_Requirement 1_
Answer these questions about the shared inbox text:
(a) In what year were the future of email clients covered?
(b) In a company's early days, what do you do to your teammates on replies to bug reports?
(c) At the limbo point, what is a team suddenly too big for?
_Requirement 2_
Write out the shared inbox text from "At some point" to "it like this.", swapping "Gmail" for "Outlook".

_Text segment_
===

Design principles: a shared inbox for your team

We recently released a completely redesigned team inbox for Intercom to make it even easier for companies to talk with their customers.

The concept of a “Shared Inbox” has emerged as a product category that blindsided many email clients. When we covered the future of email clients in 2013, there wasn’t a single product acknowledging the multiplayer nature of company email. Today there’s Front, Respondly, GrexIt, Taskforce, Wrike, Flowbox, to name but a few.

The spectrum of support tools

In the early days of a company you know all your customer’s names, and they often have your direct email address. They email you bug reports, and you CC your teammates on the replies. This is an ideal workflow when you are small and it gives the customer a good experience.

At some point someone forgets to CC, and boom, in that struggling moment you begin a search for “A Better Way”.

At this point you’re in limbo in the product spectrum. Suddenly too big for Gmail alone, but far too small for a full enterprise point solution replete with categorization, priority levels, and more. You want the simplicity of an email, but enough structure for a team to work alongside each other, instead of across one another. Visually you see it like this.

===

_Source excerpt_

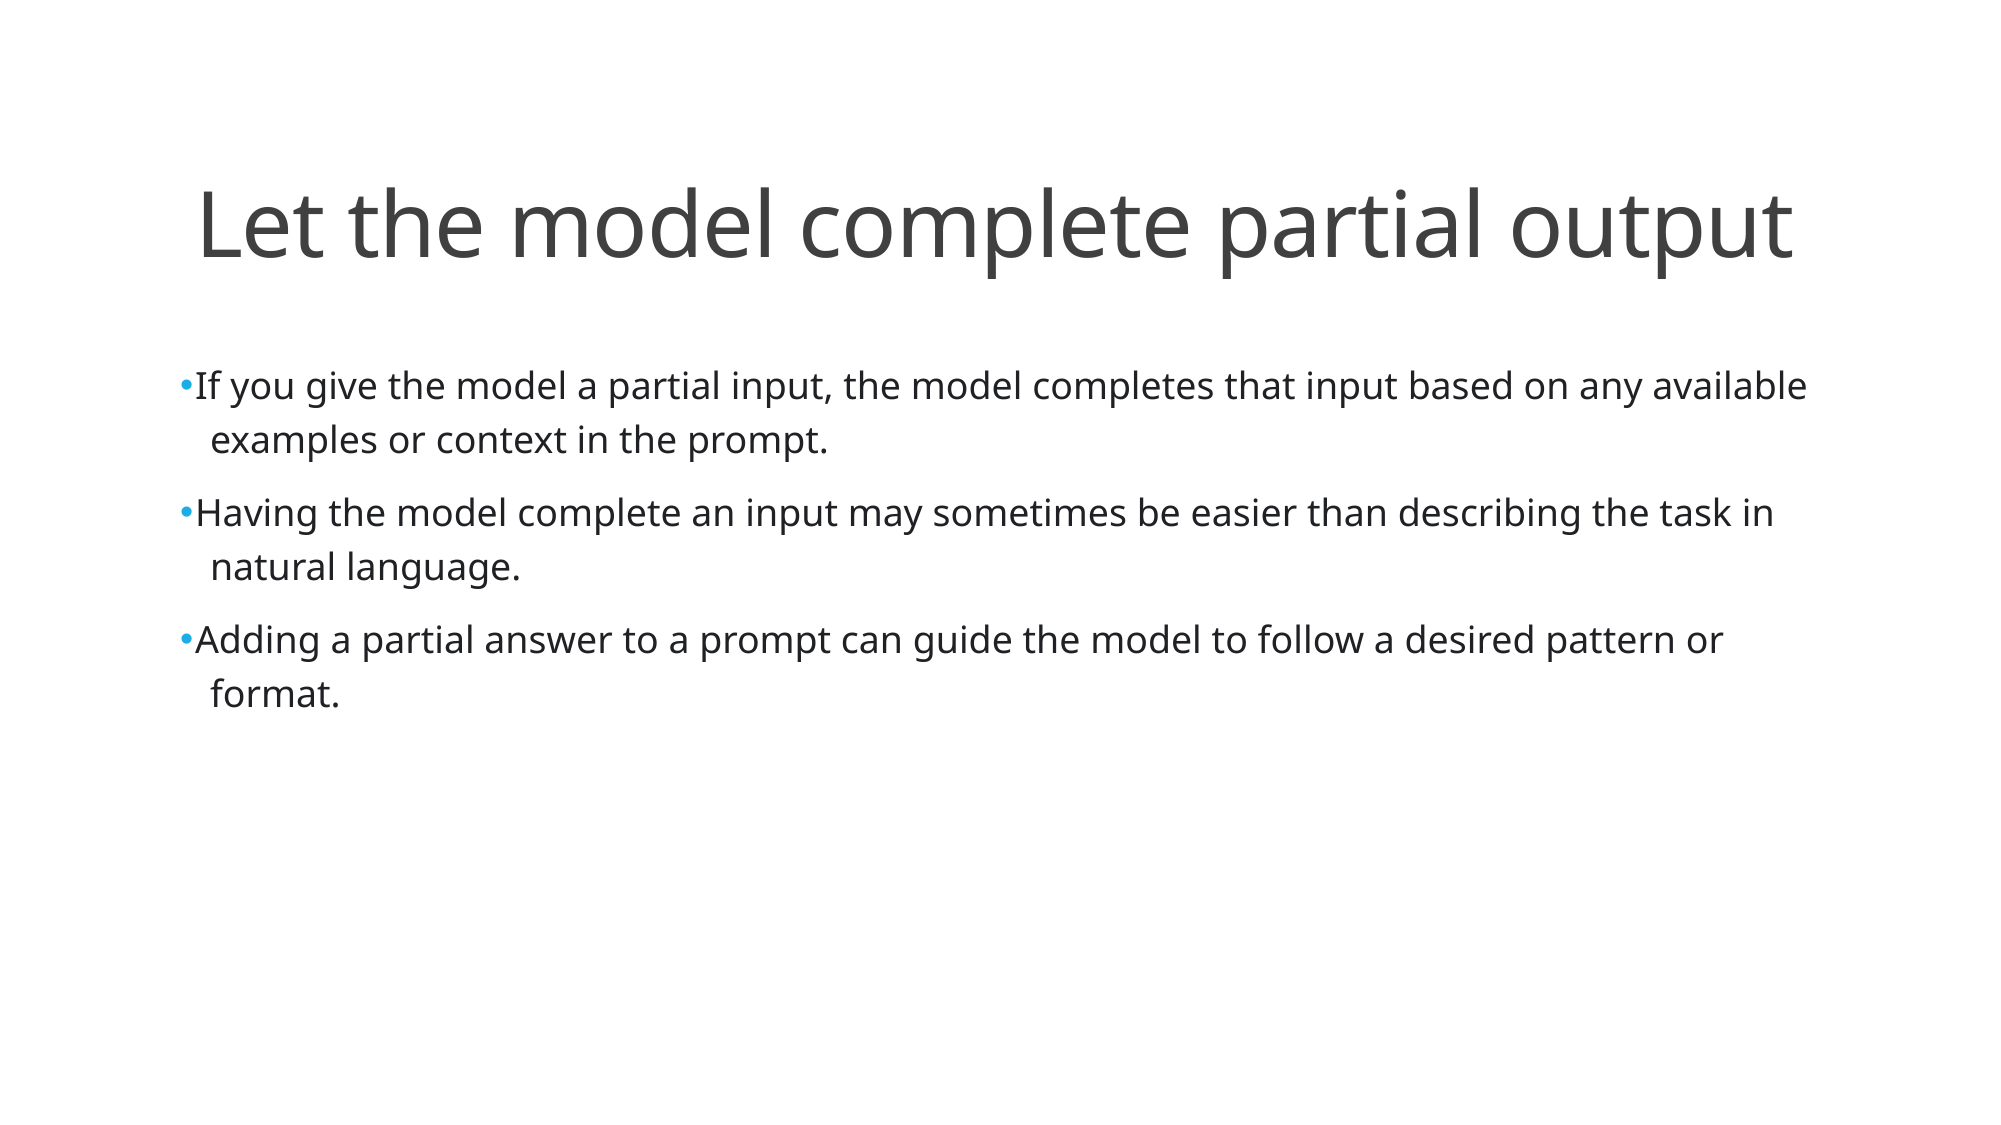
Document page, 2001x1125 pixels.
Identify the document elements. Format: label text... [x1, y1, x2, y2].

title Let the model complete partial output [180, 47, 1831, 286]
list If you give the model a partial input, the model completes that input based on any available examples or context in the prompt. Having the model complete an input may sometimes be easier than describing the task in natural language. Adding a partial answer to a prompt can guide the model to follow a desired pattern or format. [180, 345, 1831, 963]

===

_Task solution 1_
(a) 2013
(b) You CC them.
(c) Gmail alone

_Task solution 2_
At some point someone forgets to CC, and boom, in that struggling moment you begin a search for “A Better Way”.

At this point you’re in limbo in the product spectrum. Suddenly too big for Outlook alone, but far too small for a full enterprise point solution replete with categorization, priority levels, and more. You want the simplicity of an email, but enough structure for a team to work alongside each other, instead of across one another. Visually you see it like this.